Obviamente esta postura termina con una conspiración punitivista, donde los pecados de Britten se ven castigados por su supuesta muerte a raíz de una enfermedad de transmisión sexual. Para pesadilla del ala conservadora del público, Britten no solo era homosexual, sino que era pacifista y de izquierda. Lo que da como resultado un ensañamiento con su figura. Hasta se lo ha acusado de cobarde por mudarse a Estados Unidos al inicio de la Segunda Guerra Mundial, un “antipatria estalinista” para algunos macartistas de la época (y que aún deben seguir merodeando por algún reducto actual).

Un DeLorean por favor

Otra postura muy particular, e incluso más hipócrita, es la que tiende a separar la vida personal de la obra. Un caso más que peculiar, donde la audiencia resulta más conservadora que el artista al que escuchan. La frase más común es “lo que importa es la música, todo lo demás no es relevante”. Como si los músicos hubiesen salido de un repollo marciano y de repente caen en la Tierra para regalarle al mundo su arte.

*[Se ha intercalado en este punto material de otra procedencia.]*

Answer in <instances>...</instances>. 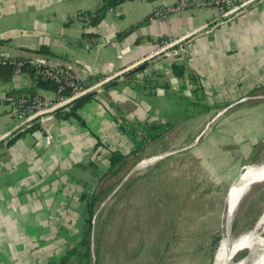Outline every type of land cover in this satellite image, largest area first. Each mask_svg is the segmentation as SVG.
I'll use <instances>...</instances> for the list:
<instances>
[{"label":"crops","instance_id":"obj_1","mask_svg":"<svg viewBox=\"0 0 264 264\" xmlns=\"http://www.w3.org/2000/svg\"><path fill=\"white\" fill-rule=\"evenodd\" d=\"M176 2L121 0L84 30L72 17L93 13L103 0H0V58L66 66L84 84L137 59L162 38L212 26L190 41L181 60L154 61L74 115L56 118L49 143L25 133L0 144V264H62L80 240L84 189H95L90 179L105 173L111 153L149 152L159 138L170 144L169 133L173 140L184 138L177 130L195 135L212 110L233 106L186 148L206 171L216 165L222 183L232 185L242 169L264 157V1L228 21L219 20L216 7L152 18L154 10ZM5 76L0 74V99L30 87L25 73ZM245 97L259 99L241 101ZM1 110L0 134L14 123ZM91 169L95 174L87 173Z\"/></svg>","mask_w":264,"mask_h":264},{"label":"rangeland","instance_id":"obj_2","mask_svg":"<svg viewBox=\"0 0 264 264\" xmlns=\"http://www.w3.org/2000/svg\"><path fill=\"white\" fill-rule=\"evenodd\" d=\"M257 99L245 97L241 101ZM231 108L233 106L207 113L206 122L195 135L188 134L187 130H177L184 138L173 140L169 133L166 139L170 138V144L159 138L149 146V152L128 154L130 163H137L94 209L92 264H212L226 231L223 217L231 185L222 183L224 180L216 165L206 171L205 165L192 157L186 148L201 131L202 134L209 132L219 117ZM150 152L159 154L150 157ZM151 158L159 159L140 165ZM261 164H264V157L247 166ZM87 173L95 174V170H87ZM101 175L95 174L94 180L89 179L96 185V178ZM89 185L84 189V196L95 190L88 189ZM241 199L228 225L230 239L251 230L262 216L264 181L255 184ZM77 224L79 221L76 220V228ZM247 255L248 251L242 250L232 262Z\"/></svg>","mask_w":264,"mask_h":264},{"label":"built area","instance_id":"obj_3","mask_svg":"<svg viewBox=\"0 0 264 264\" xmlns=\"http://www.w3.org/2000/svg\"><path fill=\"white\" fill-rule=\"evenodd\" d=\"M262 1L264 0H177L174 5L154 10L151 16L152 18H159L186 9L216 7L220 10L219 20L228 21ZM88 18L89 16L86 13H79L72 17V20L80 23L82 29L88 30L91 26ZM211 28V24H205L185 31L179 36L162 38L137 59L127 62L115 71L100 76L88 84L82 83L70 68L59 65L46 66L36 57L24 59L23 61L0 58V65H12L14 67L13 74L16 76L22 75L21 67L27 64L34 69V75L52 81L57 86L52 97L37 92L33 97L0 99V113L1 108L5 107L14 119L13 125L0 134V144L31 125L27 130L34 128L31 132L34 139L36 141L44 139L45 142L49 143L52 140V124L55 120L54 118L49 119V117L67 109L91 91L103 88L143 64L152 63L163 58L173 60L176 59V55L186 54L190 41L199 35L209 33ZM30 82L33 85V81ZM70 111L62 112L60 116Z\"/></svg>","mask_w":264,"mask_h":264},{"label":"trees","instance_id":"obj_4","mask_svg":"<svg viewBox=\"0 0 264 264\" xmlns=\"http://www.w3.org/2000/svg\"><path fill=\"white\" fill-rule=\"evenodd\" d=\"M121 0H103L102 5L95 10L93 13L88 14L89 23L90 25L96 24L105 12L110 7L116 6L120 3ZM40 52H44L43 50ZM10 60V59H8ZM15 61H23V58L19 59H11ZM174 73L176 76L182 75L181 68L177 67L176 65L172 66ZM23 73L27 74L29 77L32 78L33 85L29 88H25L19 91H13L9 95V99H14L18 97L29 96L33 97L37 94L38 90L50 91L55 92L57 86L49 80H45L41 76L34 75V69L31 68L29 65L24 64L21 67ZM14 72V67L12 65H0V74L6 75L3 79L9 80ZM82 105V104H81ZM79 105V106H81ZM78 106V107H79ZM77 108V107H76ZM76 108H73L69 113H66L61 118H66L71 115H74V111ZM34 128L26 130L25 132H18L15 134V137L12 138L9 142L19 138L20 136L24 135L25 133H31ZM139 161V160H138ZM137 161H133L130 163L129 155H123L120 153H111L108 164L109 167L105 174L101 175L97 178V184L95 190L92 192L91 195L83 196L85 202V210H84V223L82 227V233L80 236L79 243L76 247H72L69 249L64 257L61 260L62 264H65L69 261H73L75 264H92L91 258V233H92V224L91 220L94 215L95 207L100 204L105 198L116 188V186L121 181L122 177L134 166Z\"/></svg>","mask_w":264,"mask_h":264},{"label":"bare ground","instance_id":"obj_5","mask_svg":"<svg viewBox=\"0 0 264 264\" xmlns=\"http://www.w3.org/2000/svg\"><path fill=\"white\" fill-rule=\"evenodd\" d=\"M157 159L159 158L142 161L140 165L154 162ZM263 181L264 164L249 166L242 170L238 180L229 187L228 195L226 196L227 200H225L226 210L223 217L226 231L219 242L212 264H264V212L251 230L237 237L235 236L233 239H230L228 233V225L237 208L238 200L255 184ZM242 250H247L248 255L242 260L239 259L240 261L232 262L235 256Z\"/></svg>","mask_w":264,"mask_h":264},{"label":"water","instance_id":"obj_6","mask_svg":"<svg viewBox=\"0 0 264 264\" xmlns=\"http://www.w3.org/2000/svg\"><path fill=\"white\" fill-rule=\"evenodd\" d=\"M184 55H185V54L176 55L175 58L181 60V59L184 57ZM149 64H151V62H150V63L143 64V65H141V66L135 68L133 71L129 72L128 74H126V75L123 76L122 78H120V79H118V80H116V81L111 82L110 84L104 86L103 88H101V89H99V90L91 91L90 93H88V94H86L85 96H83L80 100H78V101H76L75 103H73L72 105H70L67 109H65V110H63V111H60V112H57V113L54 114L53 116L49 117V119H52V118L56 119V118H59L62 112H65V111H67V110H72L73 108H76V107H78L79 105L85 103V102L88 101L89 99L94 98L96 95L102 93L103 91H106V90H108V89H110V88L115 87V86L117 85V83H119V82L125 80L127 77H130V76H132V75H134V74H136V73H139V72L143 71L145 68H147V67L149 66ZM31 126H32V125H31ZM31 126H29V127H27V128H30ZM27 128H25V129H23V130H21V131H19V132H21V133H22V132H25V131L27 130ZM14 137H15V135L12 136L11 138H9L8 140H6V143L9 142V141H10L12 138H14ZM261 165H262V164H261ZM238 178H239V177H238ZM238 178H237V180H238ZM227 195H228V193H227ZM243 195H244V194H243ZM243 195H242V196H243ZM242 196H241V198H242ZM239 200H240V199H239ZM239 200H238V201H239ZM225 210H226V208H224V213H225ZM223 222H224V220H223ZM223 234H224V233H223ZM223 234H222V238H223V236H224ZM222 238H221V239H222ZM93 264H94V263H93Z\"/></svg>","mask_w":264,"mask_h":264}]
</instances>
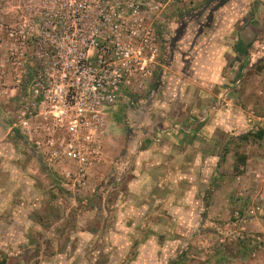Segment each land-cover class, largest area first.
<instances>
[{"label": "rangeland", "instance_id": "obj_1", "mask_svg": "<svg viewBox=\"0 0 264 264\" xmlns=\"http://www.w3.org/2000/svg\"><path fill=\"white\" fill-rule=\"evenodd\" d=\"M124 48L121 97L77 132L31 105L36 68ZM260 191L264 0H0V264H231Z\"/></svg>", "mask_w": 264, "mask_h": 264}, {"label": "built area", "instance_id": "obj_2", "mask_svg": "<svg viewBox=\"0 0 264 264\" xmlns=\"http://www.w3.org/2000/svg\"><path fill=\"white\" fill-rule=\"evenodd\" d=\"M92 45L98 46L95 40ZM131 54V49H119L116 56H123L124 62L118 67L112 57L98 56L92 61L85 51L75 49L70 57L60 56L54 61L51 69L57 74L50 75V79L43 73L47 71L45 67L36 68L30 86V95L34 99L31 105L52 107L51 113L66 125L68 132H77L82 125L89 124L87 121L92 114L98 116L99 112L118 102L131 77L134 60ZM67 153L81 165L87 161L73 144L68 145Z\"/></svg>", "mask_w": 264, "mask_h": 264}, {"label": "crops", "instance_id": "obj_3", "mask_svg": "<svg viewBox=\"0 0 264 264\" xmlns=\"http://www.w3.org/2000/svg\"><path fill=\"white\" fill-rule=\"evenodd\" d=\"M253 199H257L258 203L260 201L263 202L264 192L260 191L259 194H257V196H255ZM241 200L244 201L241 195H237L235 197L234 203L232 204V214L236 212L235 210L238 208H240V210L243 209V207H241L243 206L241 205V202L243 201ZM248 203H250V201ZM245 207L247 206L244 205V208ZM251 212L254 213L255 211L252 210ZM237 219L232 221L231 224L227 225L230 226L231 229L235 230V237L237 238L232 239L230 242H224V240H222L224 242L221 244L222 258L225 260H230L232 262L231 264H264V259H262L260 256L258 257V255L254 253L252 247V245L255 243L258 245L264 244V216L257 217V215H252L248 218ZM228 264H230V262Z\"/></svg>", "mask_w": 264, "mask_h": 264}]
</instances>
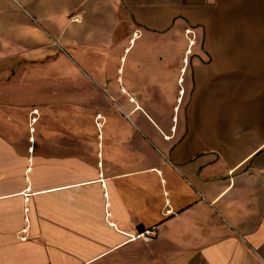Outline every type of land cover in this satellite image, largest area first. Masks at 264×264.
<instances>
[{
	"label": "crops",
	"instance_id": "1",
	"mask_svg": "<svg viewBox=\"0 0 264 264\" xmlns=\"http://www.w3.org/2000/svg\"><path fill=\"white\" fill-rule=\"evenodd\" d=\"M260 257L264 0H0V264Z\"/></svg>",
	"mask_w": 264,
	"mask_h": 264
},
{
	"label": "built area",
	"instance_id": "2",
	"mask_svg": "<svg viewBox=\"0 0 264 264\" xmlns=\"http://www.w3.org/2000/svg\"><path fill=\"white\" fill-rule=\"evenodd\" d=\"M187 35L192 36L193 33H192L191 31H188V32H187ZM194 45H195L194 40H191V41L189 42V48H190V50H188V52H187V54H186L187 57H186L185 60H184L185 64H187V65H188V63H189L188 56H190V55L192 54V52H191V48H192ZM145 234H146V233H145ZM147 234H148V232H147ZM260 258H261V260H262L263 263H264V258H262V257H260Z\"/></svg>",
	"mask_w": 264,
	"mask_h": 264
},
{
	"label": "rangeland",
	"instance_id": "3",
	"mask_svg": "<svg viewBox=\"0 0 264 264\" xmlns=\"http://www.w3.org/2000/svg\"><path fill=\"white\" fill-rule=\"evenodd\" d=\"M136 51V50H135ZM133 56H134V54L132 53V54H130L129 55V58L131 59V58H133ZM125 61L123 62V69H124V67H125ZM118 65V64H117ZM116 64L110 69L111 70V73H112V76H117V66ZM122 73H123V71H122ZM120 75H122L121 73H120Z\"/></svg>",
	"mask_w": 264,
	"mask_h": 264
}]
</instances>
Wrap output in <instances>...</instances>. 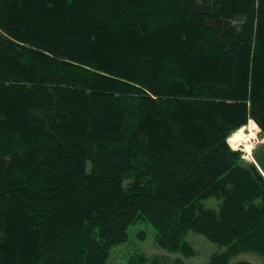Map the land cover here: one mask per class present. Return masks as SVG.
I'll return each mask as SVG.
<instances>
[{
	"label": "trees",
	"instance_id": "trees-1",
	"mask_svg": "<svg viewBox=\"0 0 264 264\" xmlns=\"http://www.w3.org/2000/svg\"><path fill=\"white\" fill-rule=\"evenodd\" d=\"M251 120L264 0H0V264H108L138 222L253 264L232 263L264 256L262 167L231 145Z\"/></svg>",
	"mask_w": 264,
	"mask_h": 264
},
{
	"label": "rangeland",
	"instance_id": "rangeland-1",
	"mask_svg": "<svg viewBox=\"0 0 264 264\" xmlns=\"http://www.w3.org/2000/svg\"><path fill=\"white\" fill-rule=\"evenodd\" d=\"M250 126L251 122H249L247 127L249 128ZM244 131L246 133L248 132L246 130ZM259 132L260 130L258 131V129L255 131V138L249 141L251 145L260 140L261 135ZM237 149L243 151V144ZM243 153L246 159H251L250 155L245 151H243ZM253 154L257 162H259L264 169V147H258ZM204 205L206 208L215 209L218 207L219 201L216 198L211 197L204 201ZM128 234V242L113 249L108 264H121V260L123 258L124 260H127V255L130 252L143 253L150 259L156 258L157 264H174L178 258L183 260L186 264H207L211 256L219 251V246L208 240L205 236L190 233L187 240L195 250V253L192 256L186 257L179 252H170L156 243V230L149 222H138L130 226ZM141 235H143V237H141ZM164 256L166 257L165 259ZM239 261H249L253 264H264V256H260L253 252H244L234 257L232 263Z\"/></svg>",
	"mask_w": 264,
	"mask_h": 264
},
{
	"label": "bare ground",
	"instance_id": "bare-ground-1",
	"mask_svg": "<svg viewBox=\"0 0 264 264\" xmlns=\"http://www.w3.org/2000/svg\"><path fill=\"white\" fill-rule=\"evenodd\" d=\"M256 128L257 127L255 126V124L251 123V126L249 128L246 126L234 133L231 138V145H233L234 147H238L239 145L243 144V151L250 155L249 152L252 151V145L249 143V141L255 138ZM244 130L248 131V133H246Z\"/></svg>",
	"mask_w": 264,
	"mask_h": 264
},
{
	"label": "crops",
	"instance_id": "crops-1",
	"mask_svg": "<svg viewBox=\"0 0 264 264\" xmlns=\"http://www.w3.org/2000/svg\"><path fill=\"white\" fill-rule=\"evenodd\" d=\"M251 123H253V124H255V126L257 127L256 128V130L258 129V131L260 130L259 129V127L257 126V124L254 122V121H250ZM244 128V127H243ZM242 129V128H241ZM255 130V131H256ZM248 133V132H247ZM259 134H260V132H259ZM261 135V134H260ZM232 144V143H231ZM239 144V143H238ZM240 146V145H239ZM238 146V147H239ZM260 146H263L264 147V136H262L261 135V137H260V140L259 141H257L255 144H252V151L251 152H249V154H250V157H251V159L250 160H252V161H254L255 159H254V152L257 150V148L258 147H260ZM232 147L234 148V149H237L238 147H234L233 145H232ZM259 163V162H258ZM258 167L260 168V167H262L261 166V164L259 163V165H258ZM262 169H263V167H262ZM261 168H260V170L262 171V173L264 174V169L262 170Z\"/></svg>",
	"mask_w": 264,
	"mask_h": 264
}]
</instances>
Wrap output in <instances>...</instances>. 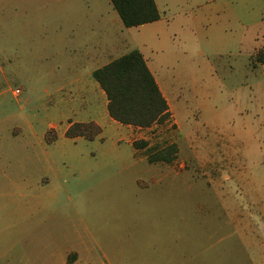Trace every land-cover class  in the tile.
<instances>
[{"label":"rangeland","instance_id":"obj_1","mask_svg":"<svg viewBox=\"0 0 264 264\" xmlns=\"http://www.w3.org/2000/svg\"><path fill=\"white\" fill-rule=\"evenodd\" d=\"M258 1L156 0L158 26L131 29L128 50L153 58L173 116L126 139L107 121L93 141L66 138L104 100H62L56 51L19 48L1 25L0 264H65L75 243L103 264H264ZM135 142L141 157L177 151L149 166Z\"/></svg>","mask_w":264,"mask_h":264},{"label":"crops","instance_id":"obj_2","mask_svg":"<svg viewBox=\"0 0 264 264\" xmlns=\"http://www.w3.org/2000/svg\"><path fill=\"white\" fill-rule=\"evenodd\" d=\"M258 5L264 10V0L258 1ZM160 20L135 28L154 30ZM1 25H7L9 34L15 35L19 48L56 51L54 61H58L64 68L65 75L57 89L62 100L85 101L96 92L104 100L107 111H103L101 116L92 118L88 116L89 111H84L78 114L84 118L68 121L66 131L72 124L91 122L105 129L104 121L117 126L124 139L130 137L129 133L142 130L120 124L110 117L107 96L93 77L96 70L131 52L128 50L131 42L129 32L134 28L124 26L111 0H0V28ZM17 43L13 47L9 46V49L18 48ZM261 47L264 49V45ZM134 50L143 54L172 113L170 100L166 95V92L169 94V89L150 62L154 61L153 58L147 56L143 49ZM69 73L72 74L70 78L67 77ZM133 158L135 161L150 163L147 156L141 157L137 153V149ZM71 252L76 254L74 261L69 258ZM88 253L85 243H75L64 251L65 264H103Z\"/></svg>","mask_w":264,"mask_h":264},{"label":"trees","instance_id":"obj_3","mask_svg":"<svg viewBox=\"0 0 264 264\" xmlns=\"http://www.w3.org/2000/svg\"><path fill=\"white\" fill-rule=\"evenodd\" d=\"M126 28H135L157 22L161 15L155 0H111ZM258 63L264 65V49L256 56ZM94 79L105 92L108 99L110 117L123 125L137 128H150L155 124H166L172 118L169 104L139 50L112 61L96 70ZM95 128L94 135H90ZM102 133L96 123H75L65 133L66 138H85L93 141ZM148 143H134L136 149L147 147ZM176 147L168 149L166 155L149 156L150 163L164 161L172 163ZM150 152V151H149Z\"/></svg>","mask_w":264,"mask_h":264}]
</instances>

Es importante entender que para el Estado británico, hasta 1967, Britten era un delincuente. La homosexualidad era un crimen, por lo tanto, es un tanto ingenuo no pretender que este hecho no haya tenido impacto en su corpus de trabajo. Entonces, cuando se refiere a la figura de Britten como “genio”, más allá de ser un halago común, lo que se está invisibilizando, es la complejidad de una persona que ha brindado un aporte para una sociedad que lo odia. Muchas de estas posiciones han tratado de dañar o invisibilizar el legado de Britten. 

Cabe preguntarse, entonces, cuáles son las condiciones y las demandas para poder ser canonizado como un “gran maestro de la música clásica”. A pesar del refrán, la música no habla por sí misma, sino de sus condiciones de producción y de una sociedad específica. Cuando escuchamos estos sonidos organizados con voluntad estética, lo hacemos a través del filtro de nuestros propios hábitos y costumbres. Benjamin Britten también fue producto de estos mismos filtros, pero ha también conseguido atravesar esas barreras y si bien la complejidad de su persona no se limita a su sexualidad, no es menor subrayar que han existido y existen artistas que han sido oprimidos por esta sola razón. Reconocer esto y exponerlo ayudará, quizás, a que el campo de la música académica viaje en el tiempo hasta el siglo XXI.